» **Problem details**: Say how many lines below hold the word "Helm"; give the number by itself.

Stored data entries
_ _ _ _

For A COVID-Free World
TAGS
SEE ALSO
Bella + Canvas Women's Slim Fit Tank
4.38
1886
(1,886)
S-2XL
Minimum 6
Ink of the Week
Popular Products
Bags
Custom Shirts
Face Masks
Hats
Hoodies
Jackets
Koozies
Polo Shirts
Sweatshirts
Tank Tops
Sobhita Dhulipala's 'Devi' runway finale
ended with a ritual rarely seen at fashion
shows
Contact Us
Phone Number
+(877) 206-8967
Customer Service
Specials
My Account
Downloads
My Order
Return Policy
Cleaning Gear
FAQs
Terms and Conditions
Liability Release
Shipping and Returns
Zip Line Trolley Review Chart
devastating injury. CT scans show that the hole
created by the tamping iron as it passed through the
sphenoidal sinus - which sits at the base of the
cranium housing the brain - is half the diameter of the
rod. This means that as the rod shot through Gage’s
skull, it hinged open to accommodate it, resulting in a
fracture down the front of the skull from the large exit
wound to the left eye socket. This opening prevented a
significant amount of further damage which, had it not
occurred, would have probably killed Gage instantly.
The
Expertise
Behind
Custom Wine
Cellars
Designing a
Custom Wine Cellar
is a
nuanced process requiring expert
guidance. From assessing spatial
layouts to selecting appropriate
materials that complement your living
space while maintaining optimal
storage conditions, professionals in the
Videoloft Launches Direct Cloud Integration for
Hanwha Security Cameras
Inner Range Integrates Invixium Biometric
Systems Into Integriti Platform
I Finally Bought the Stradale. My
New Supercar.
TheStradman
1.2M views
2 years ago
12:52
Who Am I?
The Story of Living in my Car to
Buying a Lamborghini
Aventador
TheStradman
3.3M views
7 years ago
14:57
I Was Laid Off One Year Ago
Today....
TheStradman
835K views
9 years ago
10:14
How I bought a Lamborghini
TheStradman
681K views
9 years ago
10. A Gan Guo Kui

_ _ _ _

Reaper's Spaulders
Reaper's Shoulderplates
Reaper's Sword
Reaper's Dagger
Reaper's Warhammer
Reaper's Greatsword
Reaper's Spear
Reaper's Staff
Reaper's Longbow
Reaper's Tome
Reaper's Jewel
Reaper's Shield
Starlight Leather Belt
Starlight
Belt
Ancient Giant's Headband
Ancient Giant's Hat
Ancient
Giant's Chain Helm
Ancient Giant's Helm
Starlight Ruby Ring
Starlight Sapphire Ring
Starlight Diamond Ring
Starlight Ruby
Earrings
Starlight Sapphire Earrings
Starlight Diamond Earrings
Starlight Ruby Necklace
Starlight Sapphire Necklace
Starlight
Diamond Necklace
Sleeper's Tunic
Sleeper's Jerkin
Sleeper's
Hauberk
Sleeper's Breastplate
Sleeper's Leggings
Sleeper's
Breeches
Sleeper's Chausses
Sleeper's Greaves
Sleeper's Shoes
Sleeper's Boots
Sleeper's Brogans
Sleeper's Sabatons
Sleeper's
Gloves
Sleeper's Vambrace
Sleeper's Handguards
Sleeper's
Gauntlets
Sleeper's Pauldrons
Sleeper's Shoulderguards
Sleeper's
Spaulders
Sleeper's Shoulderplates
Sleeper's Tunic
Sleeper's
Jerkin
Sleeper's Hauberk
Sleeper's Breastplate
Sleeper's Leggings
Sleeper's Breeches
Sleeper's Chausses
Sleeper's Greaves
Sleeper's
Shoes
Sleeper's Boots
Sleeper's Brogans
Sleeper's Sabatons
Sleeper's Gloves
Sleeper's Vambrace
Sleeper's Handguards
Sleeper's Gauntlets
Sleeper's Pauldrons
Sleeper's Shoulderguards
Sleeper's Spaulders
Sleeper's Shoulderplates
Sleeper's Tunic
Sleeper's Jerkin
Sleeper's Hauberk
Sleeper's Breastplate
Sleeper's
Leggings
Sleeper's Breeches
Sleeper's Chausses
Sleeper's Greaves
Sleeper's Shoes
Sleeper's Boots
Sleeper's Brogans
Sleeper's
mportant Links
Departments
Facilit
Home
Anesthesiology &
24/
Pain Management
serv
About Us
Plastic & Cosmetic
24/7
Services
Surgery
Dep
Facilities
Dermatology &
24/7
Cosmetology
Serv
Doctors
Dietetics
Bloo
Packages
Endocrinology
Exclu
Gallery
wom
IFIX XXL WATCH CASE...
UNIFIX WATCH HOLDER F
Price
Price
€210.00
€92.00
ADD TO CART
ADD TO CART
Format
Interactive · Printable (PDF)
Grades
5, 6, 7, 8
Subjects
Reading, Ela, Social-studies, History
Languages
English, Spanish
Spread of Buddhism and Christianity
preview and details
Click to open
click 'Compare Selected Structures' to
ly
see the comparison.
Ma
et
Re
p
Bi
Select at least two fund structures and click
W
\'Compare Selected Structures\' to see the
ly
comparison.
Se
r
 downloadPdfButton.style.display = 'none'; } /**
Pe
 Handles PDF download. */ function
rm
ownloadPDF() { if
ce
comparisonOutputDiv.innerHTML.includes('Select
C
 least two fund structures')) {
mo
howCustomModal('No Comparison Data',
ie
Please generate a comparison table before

_ _ _ _

» **Response to this exercise**: 2